Welcome to The Streets, a theatre-in-the-round performance incorporating dance, theatre, installations and a live band, where you’ll be greeted with a drink and invited to either stand or take a spot on the limited seating around the outside of the set or on a cushion on the floor – with the warning that you might need to move as the action unfolds around you.
The show is a whirlwind tour through Indonesia’s recent socio-political history, with a loose, often poetic narrative spoken largely in Indonesian but also conveyed through English surtitles projected onto the makeshift walls.
Personal stories – from a girl describing frightening scenes of looting and burning amid severe food shortages, to a man lamenting the fact that his bride is absent on their wedding day because she is starting a new job in a different province – traverse the effects of globalisation, capitalisation, bureaucracy and the country’s transition from a repressive regime under President Suharto to democratic governance.
The performance and music reflect the changing mood on the streets; there’s dancing, fighting, singing, laughing and shouting – sometimes all at once.

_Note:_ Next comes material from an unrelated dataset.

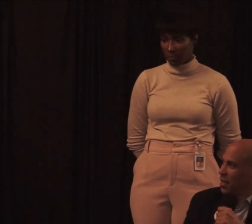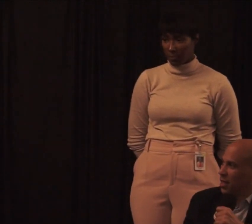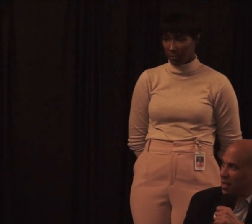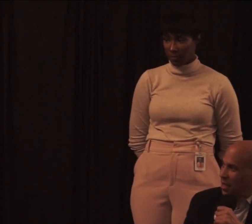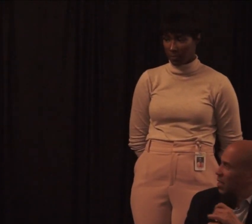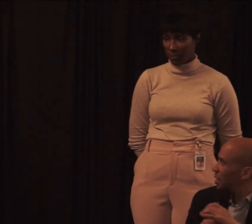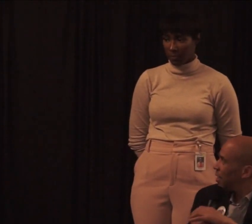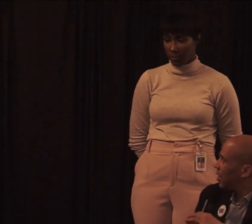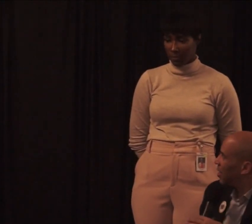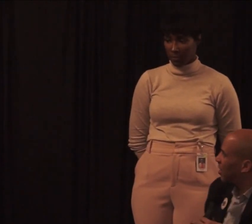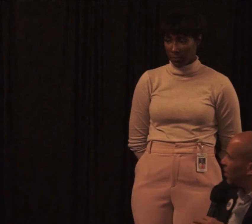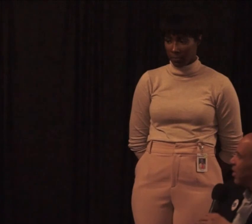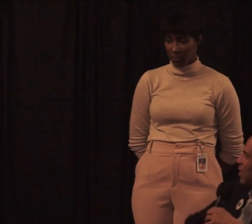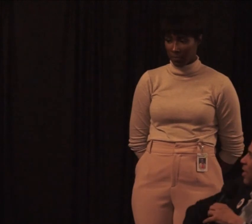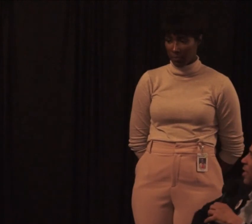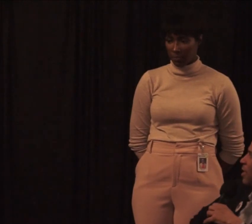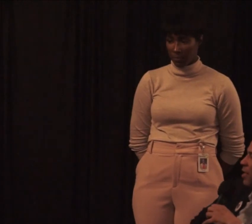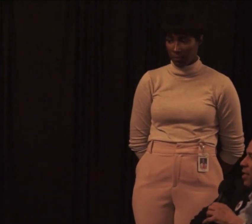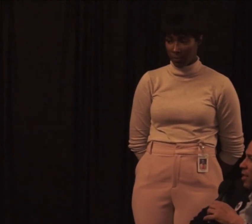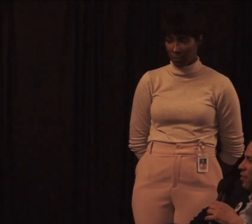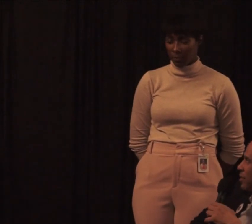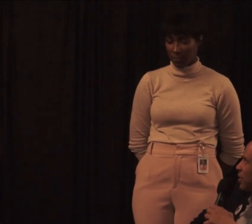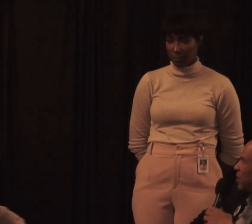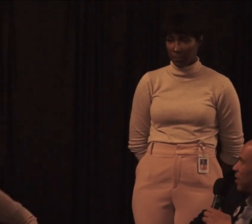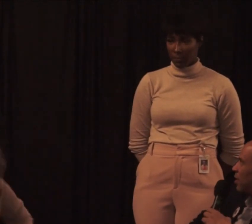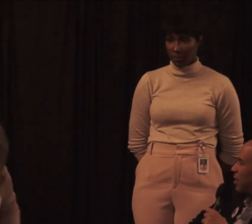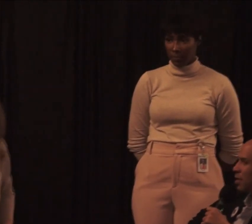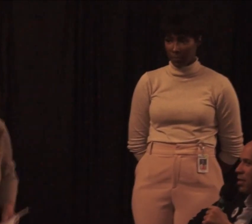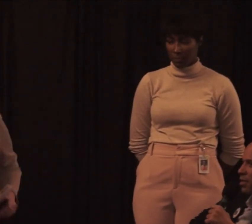will be voiced by Sue.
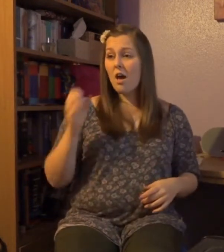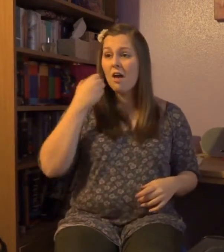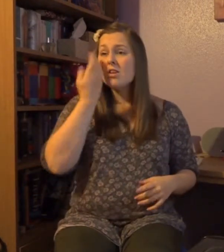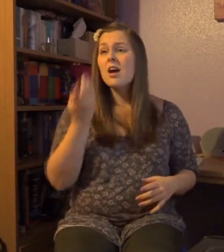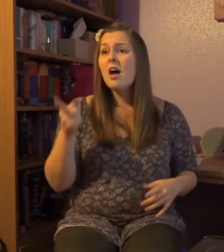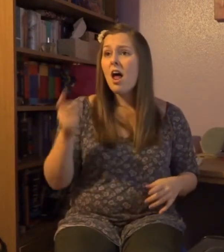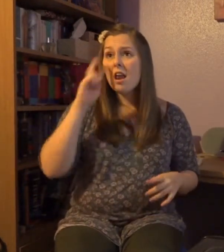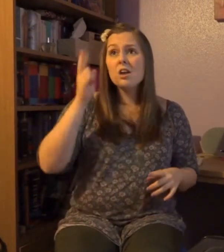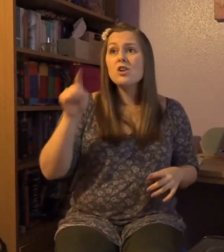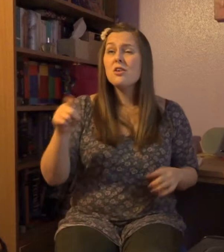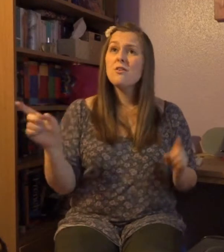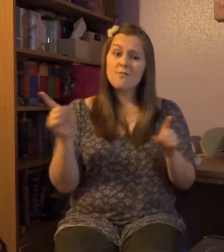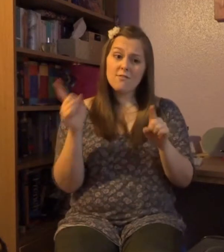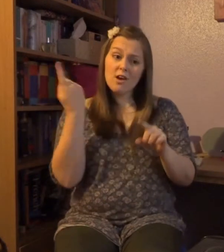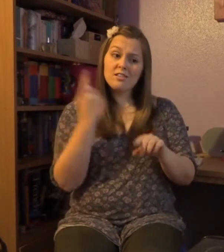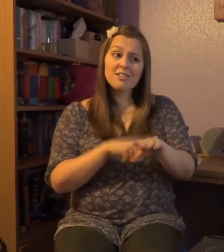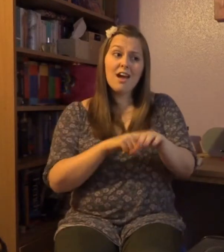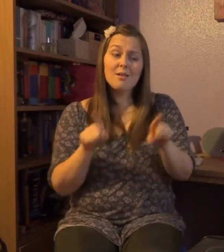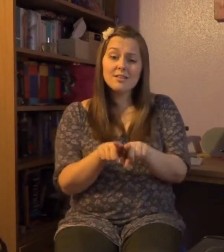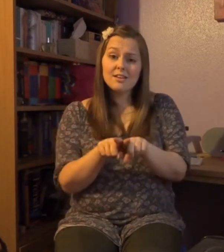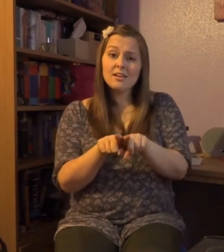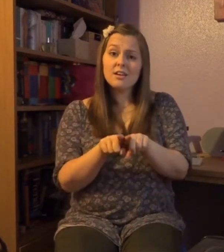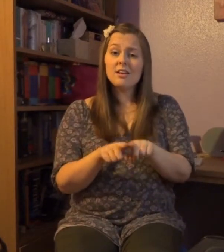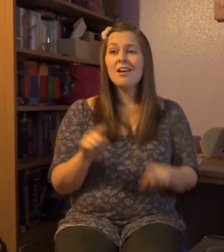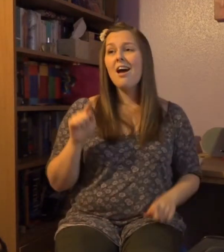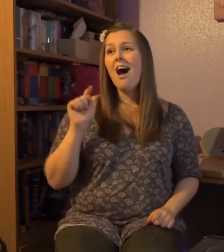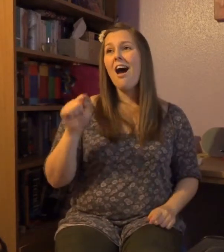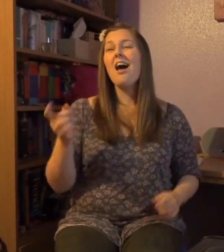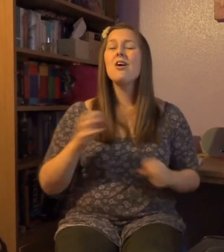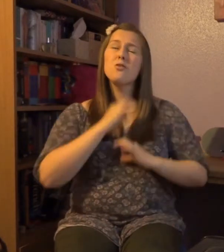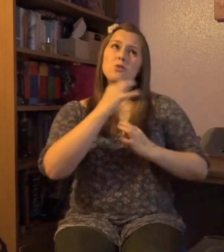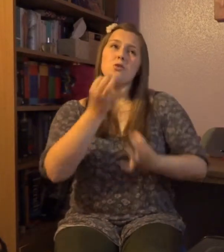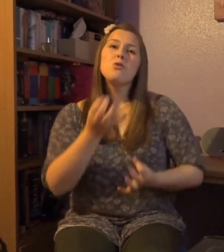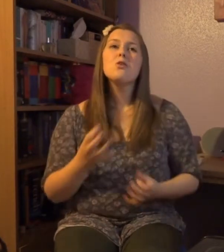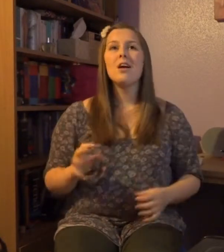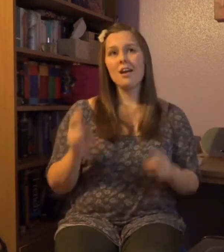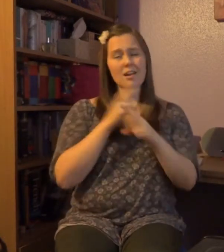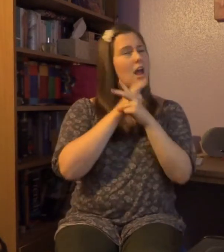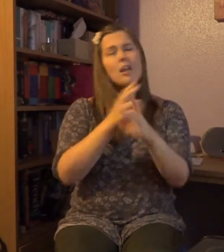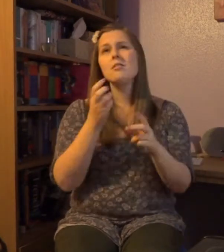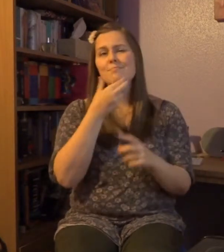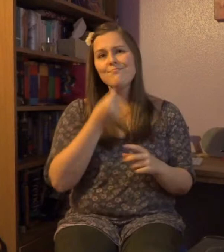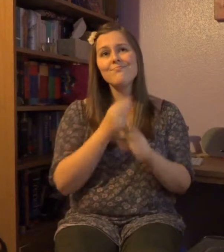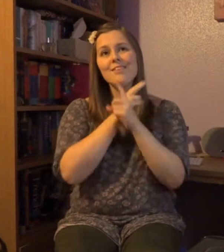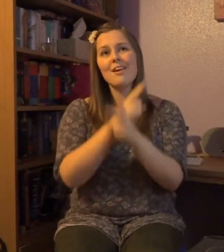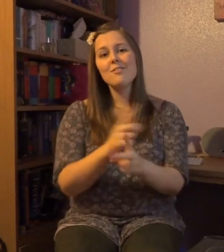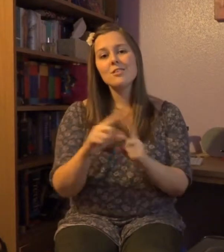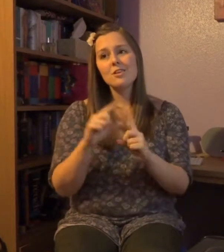look at you It's like the first time I fell in love with a careless man's careful daughter She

And as political and social freedom increases, so, too, does the cacophony of sights and sounds.
Teater Garasi director Yudi Ahmad Tajudin, who has said he wants audiences to see the potential order in the chaos, had his performers spend six months researching and experiencing Indonesian street life so they could embody the bustle and complexity of this new urban world.
It’s a place where there are tensions between the wealthy and the poor, traditional and Western cultures, city and rural lifestyles, and different generations – but it’s also, Yudi says, full of vibrancy and optimism.
Encapsulating all these ideas and feelings, The Streets is an unusual, visceral and highly entertaining production. Just park your preconceptions of theatre at the door and surrender to the experience.
Teater Garasi is presenting The Streets at the Space Theatre, Adelaide Festival Centre, from September 24-26 as part of the OzAsia Festival, which runs from September 24 until October 4.